Recent studies “suggest that about one-quarter of colorectal cancer cases could be avoided by following a healthy lifestyle,” said Lawrence R. Schiller, president of the American College of Gastroenterology (ACG), in a news statement on the new education program.
While working to improve their diet — by eating less fatty food and more whole grains and fruits and vegetables — Americans who are overweight should take the next step of speaking with their doctor about colon cancer screenings.
“Consumers need to understand the link between a higher Body Mass Index and colorectal cancer, take this risk factor seriously, and talk to their doctor about colorectal cancer tests,” he said in a statement last week.
“Obesity is the precursor to an array of serious diseases, among them colorectal cancer,” said Stephanie Silverman, co-founder of the Campaign to End Obesity. “With two thirds of adults struggling with being overweight or obese, it is essential people understand their long-term health. Fortunately, we have available many useful and practical tools to help people.
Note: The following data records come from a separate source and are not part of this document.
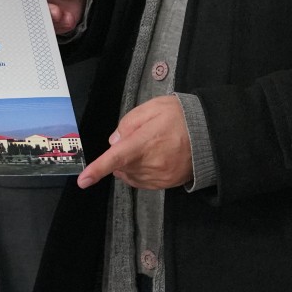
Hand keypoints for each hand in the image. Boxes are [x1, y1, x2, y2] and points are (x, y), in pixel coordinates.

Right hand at [22, 0, 85, 36]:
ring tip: (58, 12)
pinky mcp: (49, 26)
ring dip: (48, 18)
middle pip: (20, 11)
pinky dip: (60, 24)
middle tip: (44, 7)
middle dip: (31, 12)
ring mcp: (38, 16)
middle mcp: (28, 3)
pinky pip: (51, 30)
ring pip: (36, 22)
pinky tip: (67, 16)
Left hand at [77, 96, 191, 189]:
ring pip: (129, 176)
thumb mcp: (153, 107)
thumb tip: (115, 142)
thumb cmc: (179, 117)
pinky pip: (141, 182)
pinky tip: (150, 159)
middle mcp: (150, 164)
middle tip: (138, 139)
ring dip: (129, 165)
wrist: (209, 134)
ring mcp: (159, 177)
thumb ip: (129, 122)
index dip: (98, 169)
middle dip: (120, 155)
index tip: (83, 180)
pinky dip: (139, 172)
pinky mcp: (165, 184)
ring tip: (148, 147)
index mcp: (144, 143)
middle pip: (120, 167)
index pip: (116, 158)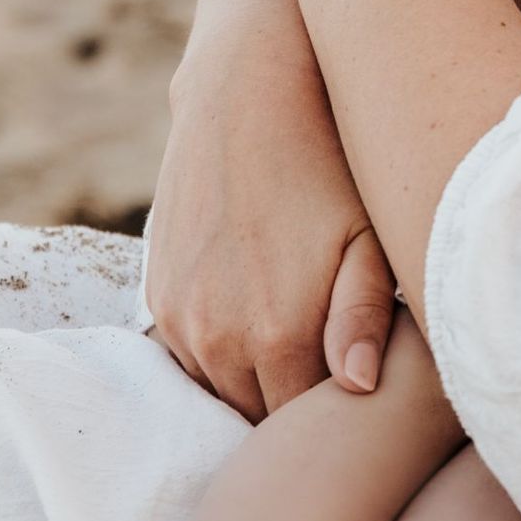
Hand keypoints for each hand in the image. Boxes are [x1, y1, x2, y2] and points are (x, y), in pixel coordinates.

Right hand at [148, 38, 399, 419]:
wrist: (246, 96)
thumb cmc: (326, 165)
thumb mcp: (364, 237)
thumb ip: (363, 319)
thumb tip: (358, 388)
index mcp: (278, 336)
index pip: (304, 423)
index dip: (334, 415)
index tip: (360, 390)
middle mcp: (217, 339)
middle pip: (260, 415)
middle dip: (295, 401)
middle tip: (332, 362)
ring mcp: (180, 318)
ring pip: (222, 389)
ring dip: (254, 378)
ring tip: (296, 333)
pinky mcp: (157, 296)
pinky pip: (191, 355)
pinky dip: (221, 351)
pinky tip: (256, 311)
Screening is one of the most powerful weapons at-hand for preventing colorectal cancer and obesity.”
The education effort aims to help patients understand that medical studies are finding a link between colorectal cancer mortality and metabolic syndrome, a collection of diseases that tend to appear together and increase the risk of having other related illnesses.
Researchers are currently looking at the emerging link between obesity-induced insulin resistance and “hyperinsulinemia” and the development of colorectal cancer.
This all suggests that losing weight, to reduce one’s insulin dependence, could therefore also greatly reduce a person’s risk of colorectal cancer and polyps.
These are the ACG’s screening guidelines:
The ACG recommends that men and women at average risk for colorectal cancer begin screening at age 50. African-Americans should begin colorectal cancer screening at 45. The 2009 ACG evidence-based colorectal cancer screening guidelines distinguish between cancer prevention tests and cancer detection tests. Cancer prevention tests are preferred over detection tests. Colonoscopy every 10 years is the preferred colorectal cancer prevention test.